Ecuador: nonviolent sounds and gestures, Once declared the curfew from 3pm in Quito, capital of Ecuador, the action of the public force was maintained with force until the end of the afternoon, especially in the vicinity of the House of Ecuadorian Culture. Military cars and police force were deployed throughout the city. It was feared at some point that they would enter the Agora of the Casa de la Cultura Ecuatoriana and violently expel the indigenous people who decided to stay there and not move towards the three zones of peace that have been functioning since the beginning of the situation in nearby universities. Happily, it did not happen and at 9:59 pm, although outside the agora there was public force, the situation was calm.
Police motorcycles and groups of police circulated around the universities and rumours spread that they would enter the Catholic University and evict it. They met with the medical students, who have worked day by day to respond to this situation: they surrounded their university and shouting “peace zone”, they managed to get the public force to withdraw. This close the tenth day of protests
¡Exigimos que se respeten las zonas de paz y denunciamos la represión estatal sin medida que violenta los derechos humanos! #SOSEcuador #NoMATENaNuestrosHermanos #ParoNacionaleEC #MasacreEnQuito @PoliciaEcuador @Lenin @mariapaularomo @inredh1 @CIDH @ONU_derechos pic.twitter.com/5kjeUCYfEN
— OCARU (@OCARUEc) October 12, 2019
‘ We demand that the peace zone is respected and denounce the state repression against human rights!’

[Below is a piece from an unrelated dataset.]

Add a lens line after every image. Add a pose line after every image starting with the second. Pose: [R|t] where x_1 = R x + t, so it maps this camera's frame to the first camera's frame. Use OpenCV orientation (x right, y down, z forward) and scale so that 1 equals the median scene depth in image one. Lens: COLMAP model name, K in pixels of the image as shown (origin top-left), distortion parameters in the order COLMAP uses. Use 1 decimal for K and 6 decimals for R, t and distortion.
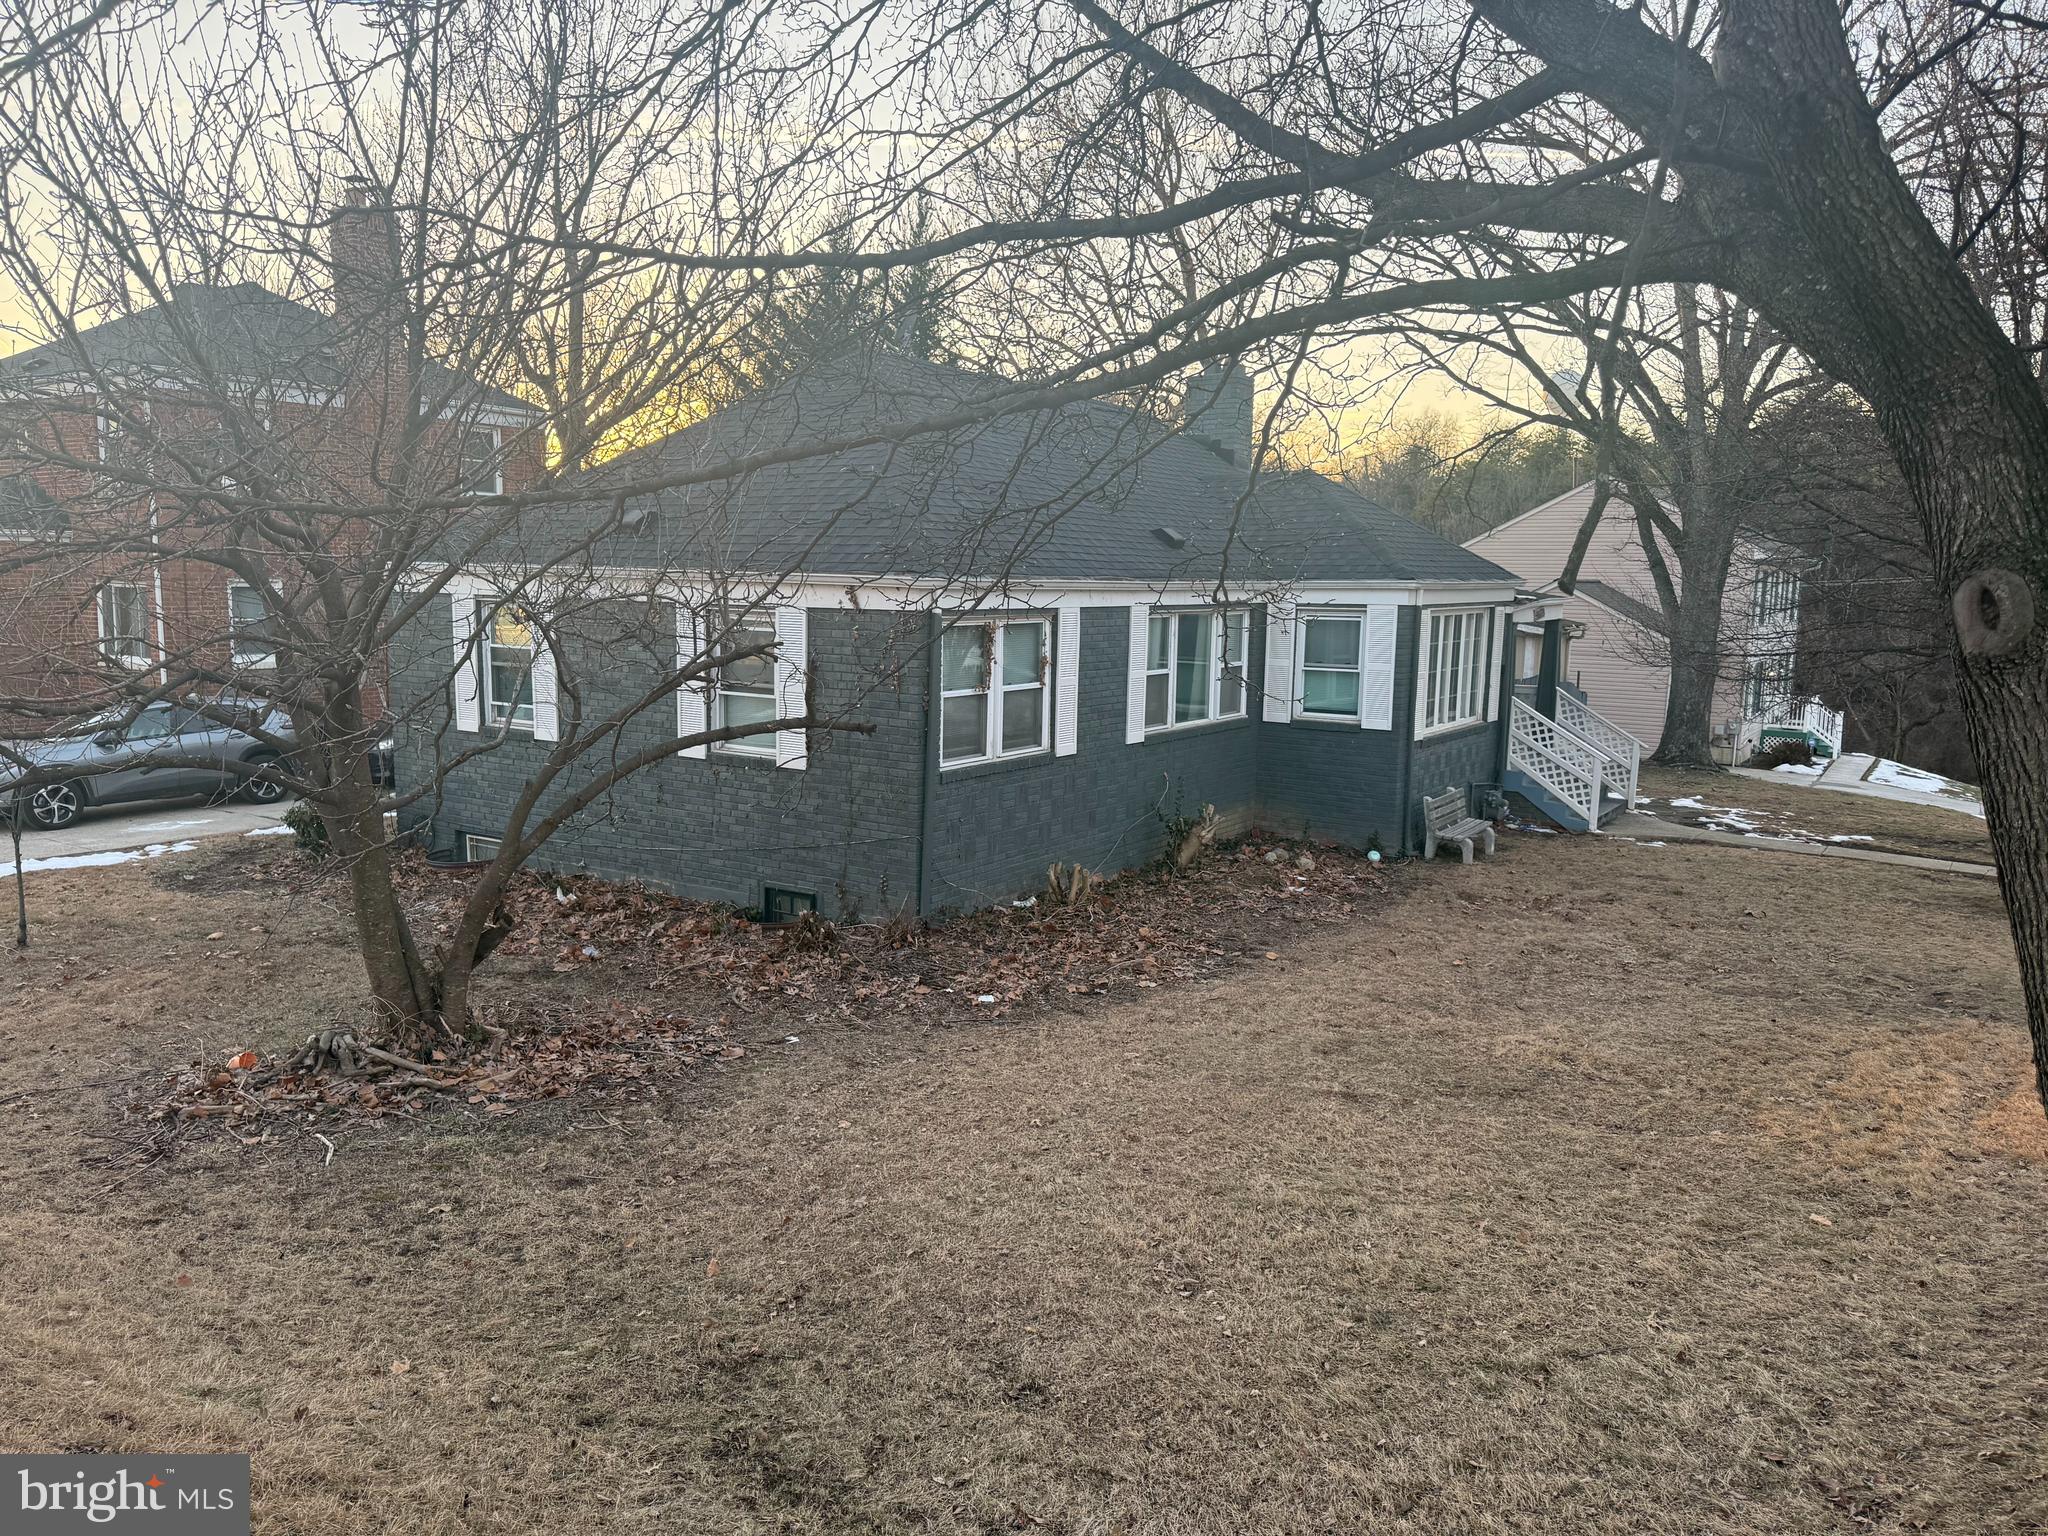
lens RADIAL K [[1391.8, 0, 1024.0], [0, 1391.8, 768.0], [0, 0, 1]] dist [0.133019, -0.219151]
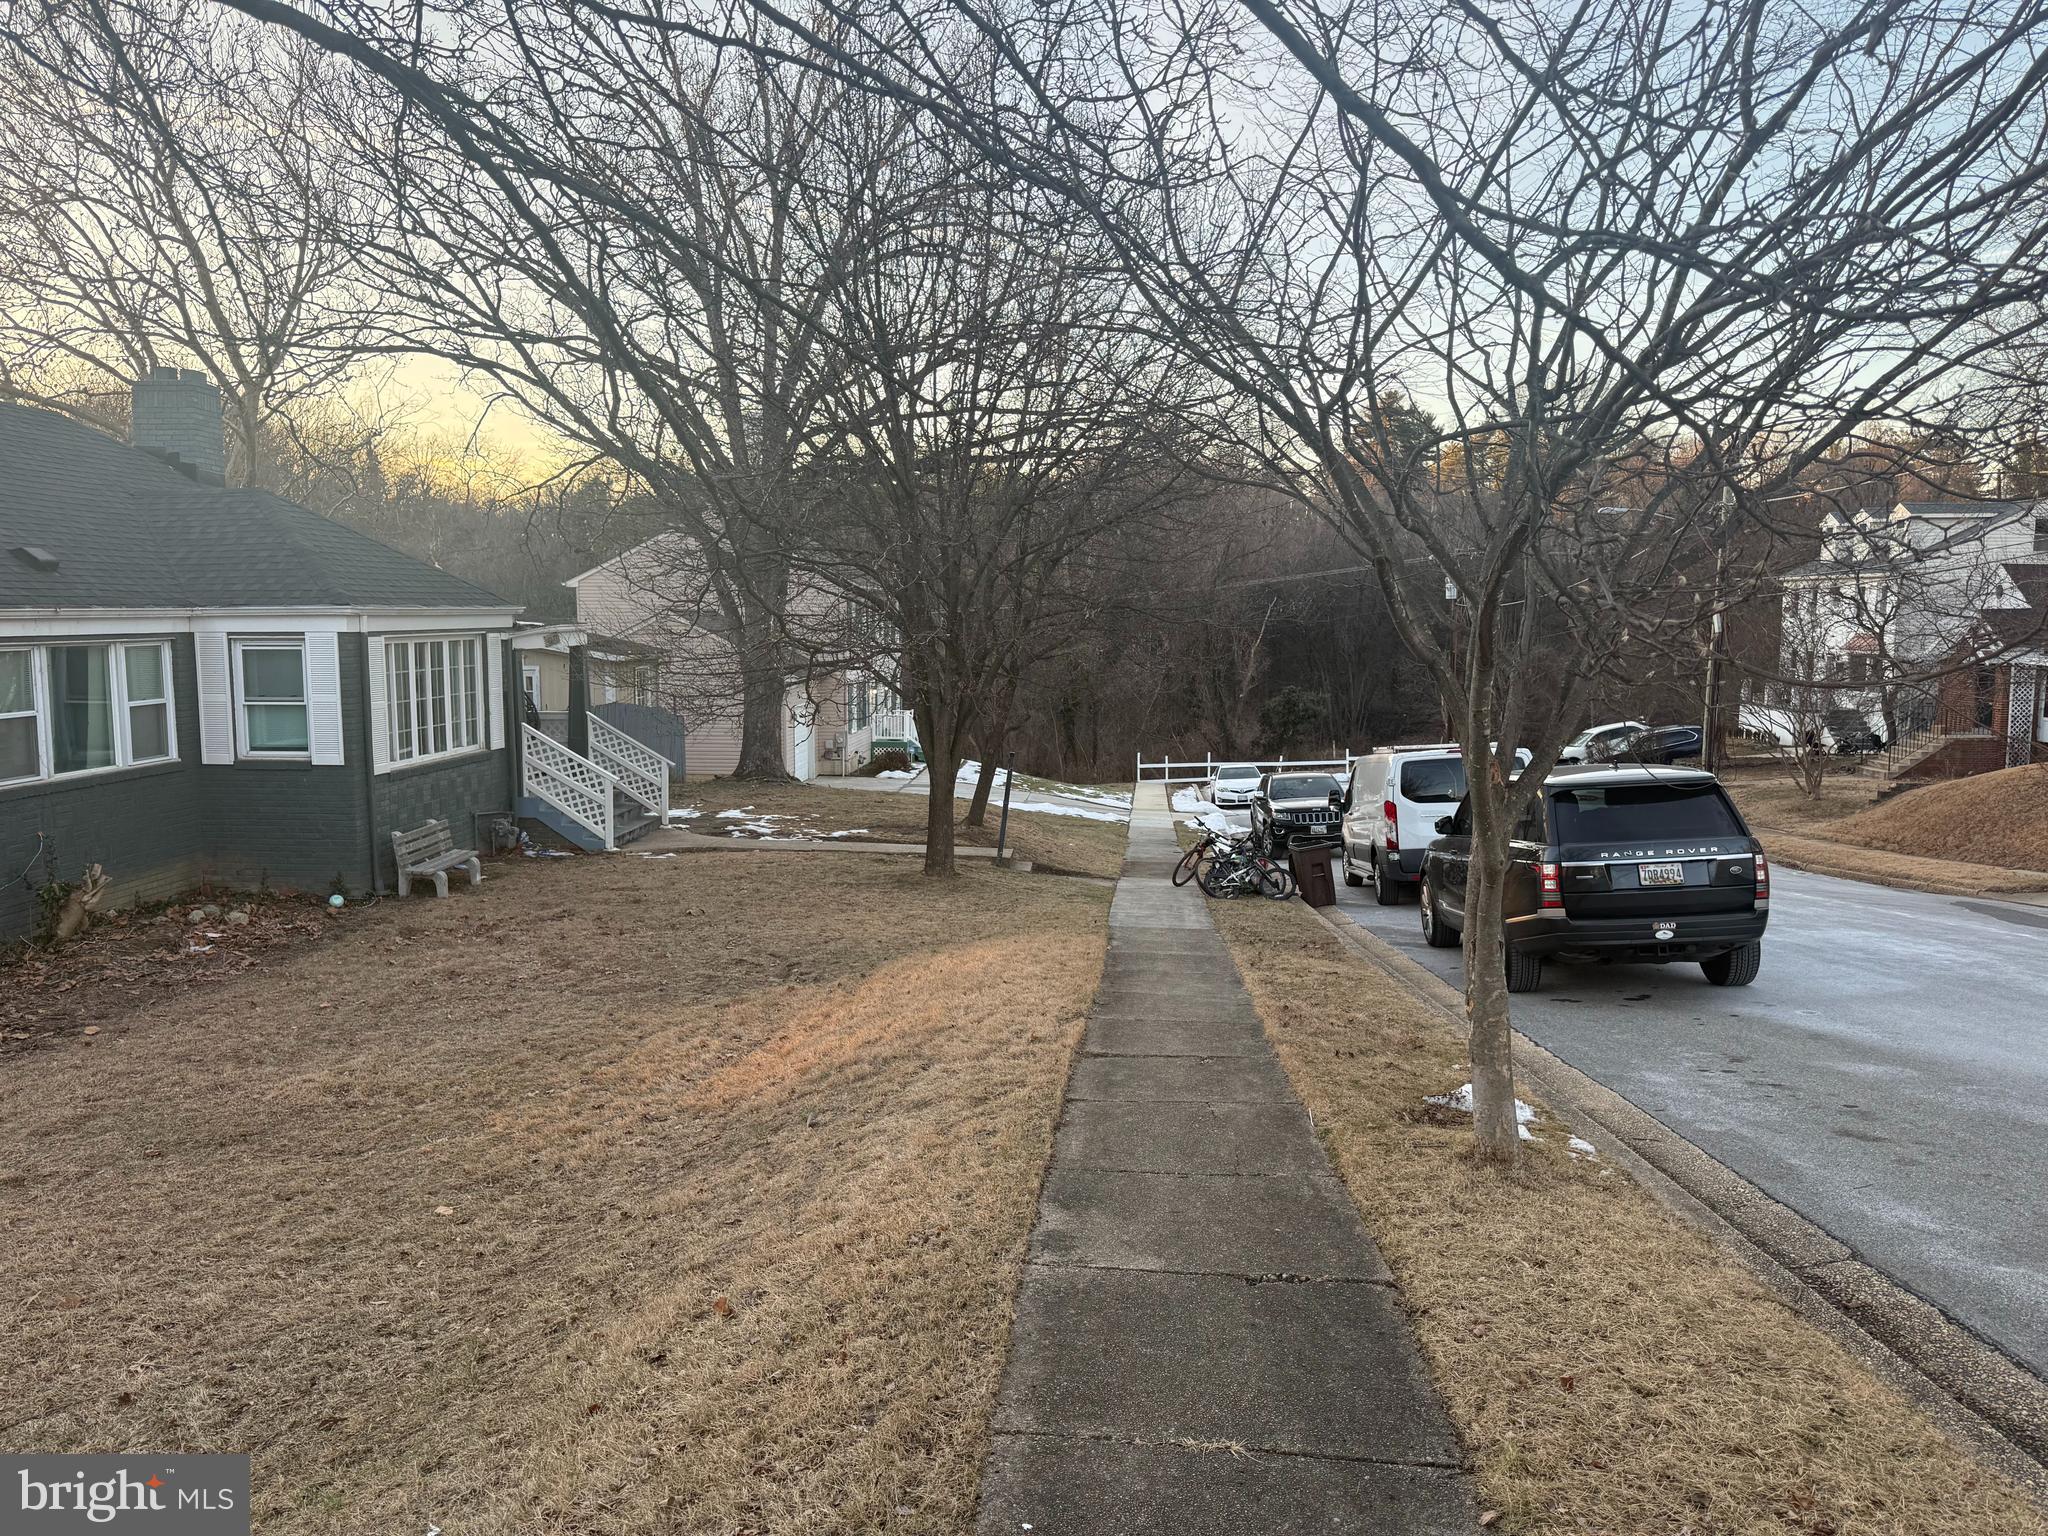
lens RADIAL K [[1414.7, 0, 1026.2], [0, 1414.7, 777.5], [0, 0, 1]] dist [-0.006211, -0.009347]
pose [[0.854679, -0.072902, 0.514013, 0.225838], [0.081093, 0.996685, 0.006521, 0.016910], [-0.512784, 0.036110, 0.857758, -0.060922]]
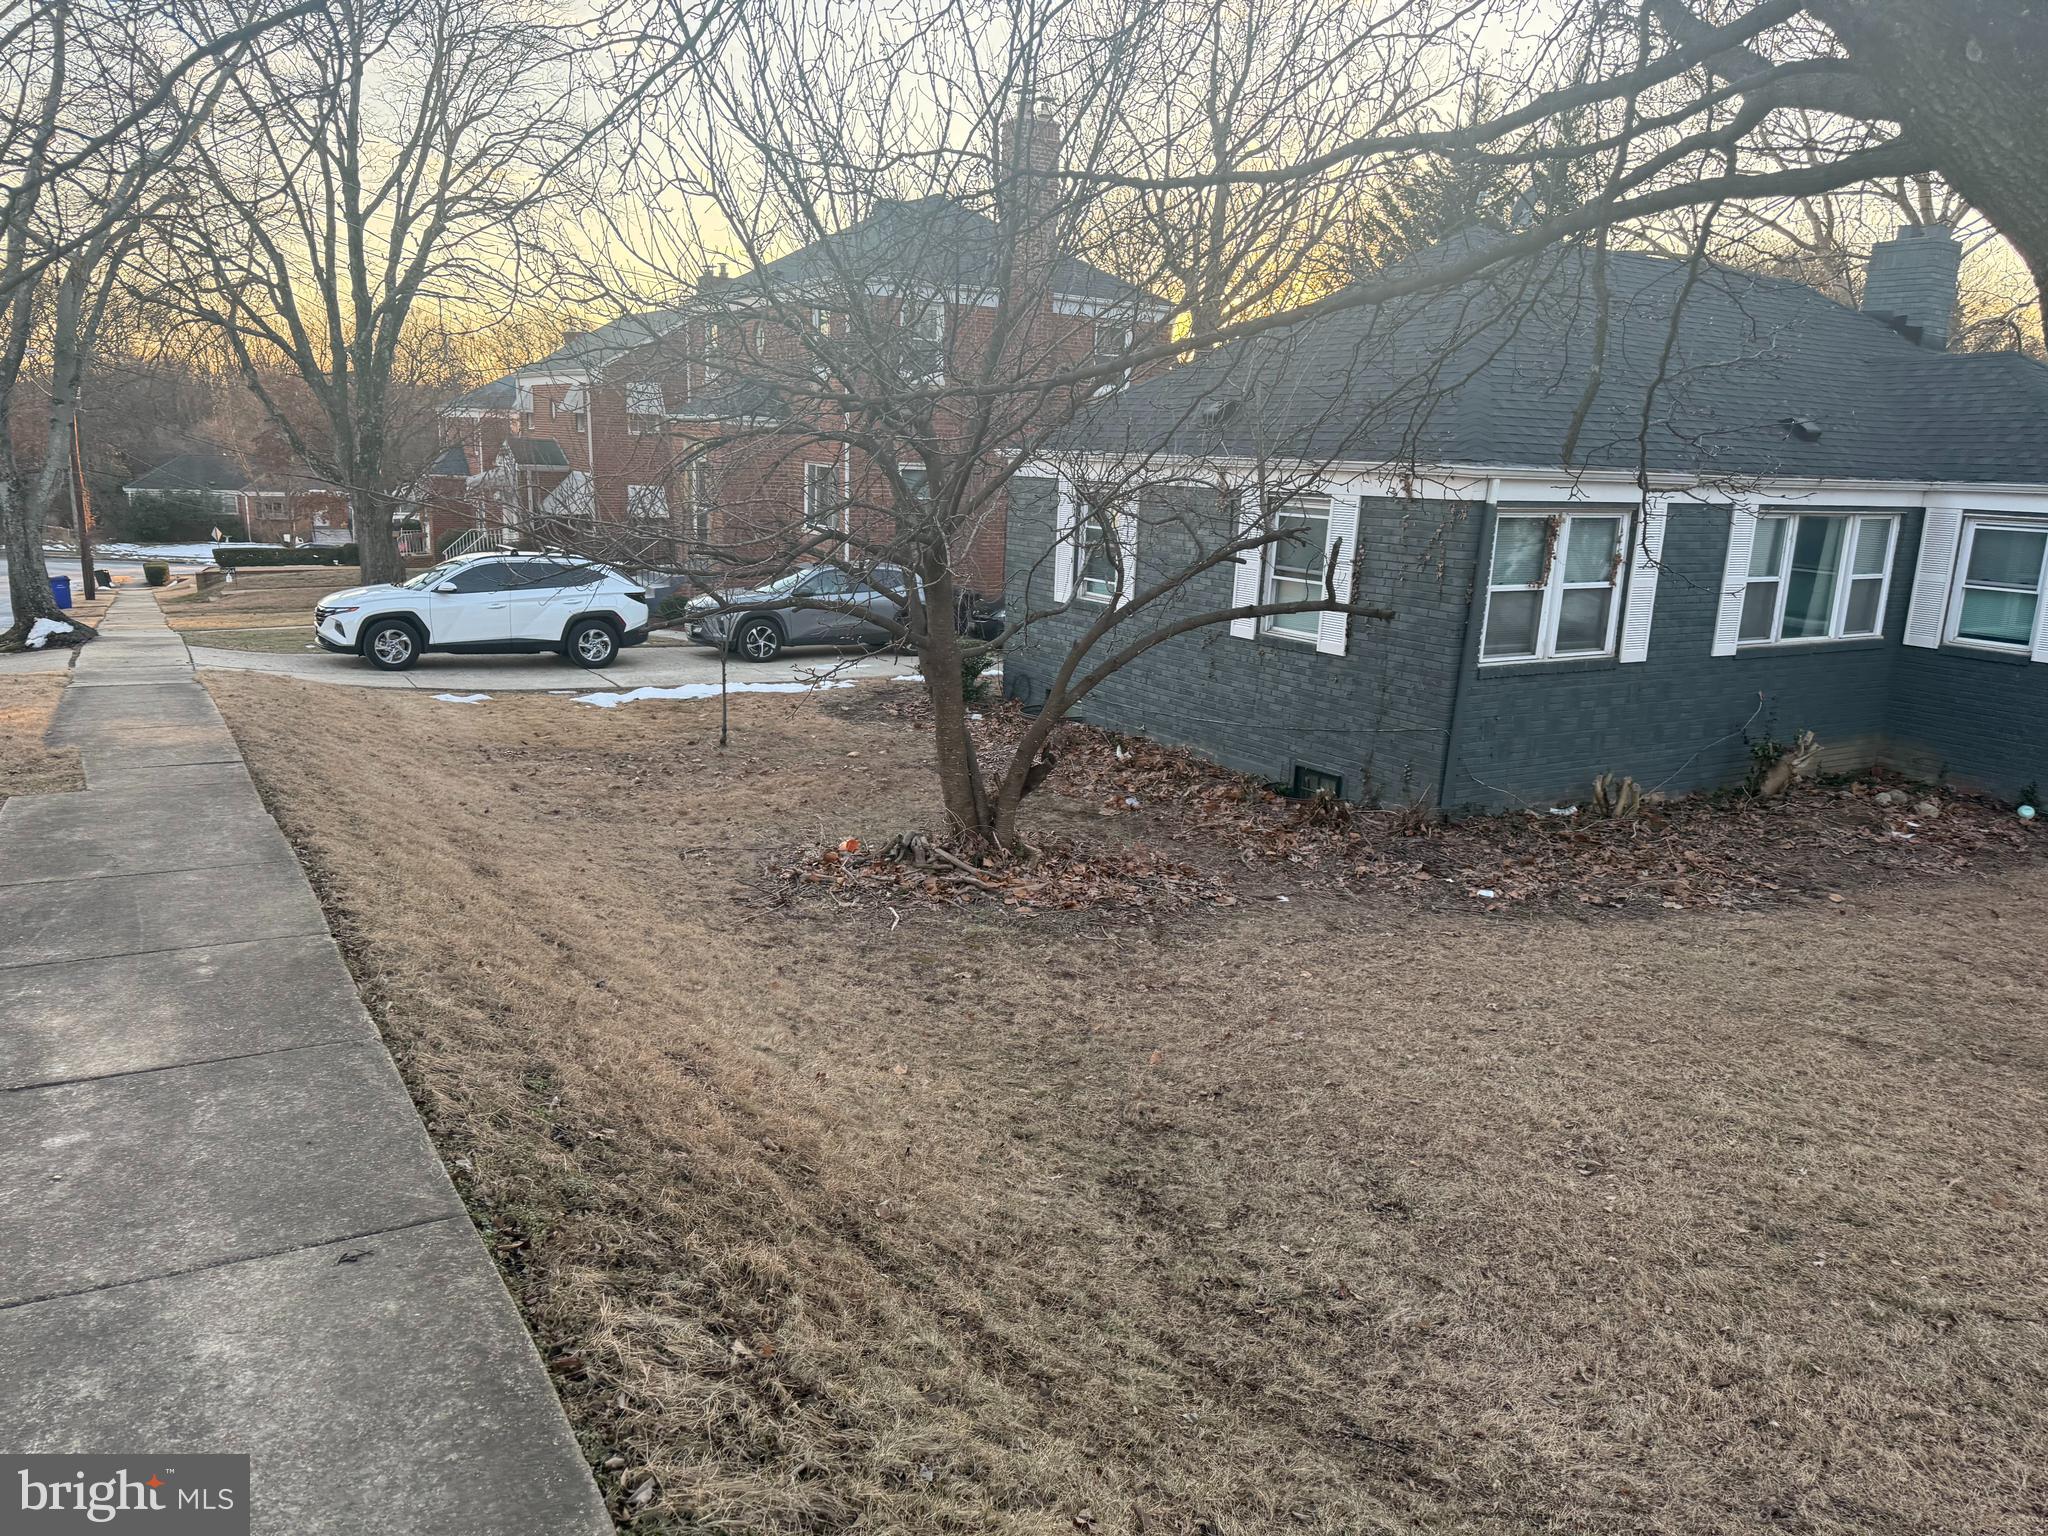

Night advanced, and to the sound of pots and pans in all points of the city and the valleys that surround it, the inhabitants of Quito decided to go out into the streets (despite the curfew) to walk the streets of their neighborhoods; even, a group of people came to the front of the Pontificia Universidad Católica del Ecuador – PUCE.
Thus, with their pots and pans, the cry for an end to repression, violence and even the slogan Moreno Out, were felt throughout the city.
#LaFloresta fue tomada por el pueblo, quien levantó su voz de protesta con el #Cacerolazo. Gracias #Quito. pic.twitter.com/YEve7R9F5d
— Radio La Calle (@radiolacalle) October 13, 2019
‘La Floresta was occupied by the people protesting with pots and pans’
Other voices and other forms, all nonviolent, make themselves felt in the capital of Ecuadorians.
Final note: A few minutes ago, on national television, President Moreno announced that decree 883 is being revised to advance the dialogue with the indigenous movement and social organizations that have opened up to that process, that the curfew and militarisation in the city will be maintained until conditions change and he blamed Correa and Maduro once again, in alliance with narco-terrorism and gangs, for generating the chaos that the country has lived through. It is the affirmation that the government has sustained since the beginning. No evidence of this has been published so far.